* **AVAILABLE DATA**
========================================

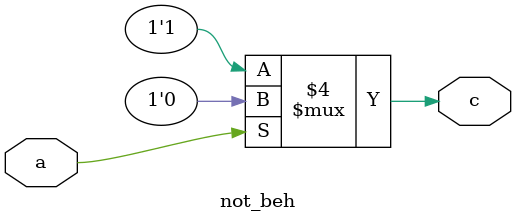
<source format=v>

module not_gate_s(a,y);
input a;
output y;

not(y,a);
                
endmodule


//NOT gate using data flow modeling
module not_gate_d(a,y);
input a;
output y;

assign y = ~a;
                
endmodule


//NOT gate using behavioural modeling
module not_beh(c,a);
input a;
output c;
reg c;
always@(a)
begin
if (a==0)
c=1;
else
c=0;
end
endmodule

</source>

========================================

* **TRY IT**
Look through the material and report how many of its lines hold the string "modeling", giving the number only.

* **WRITTEN REPLY**
2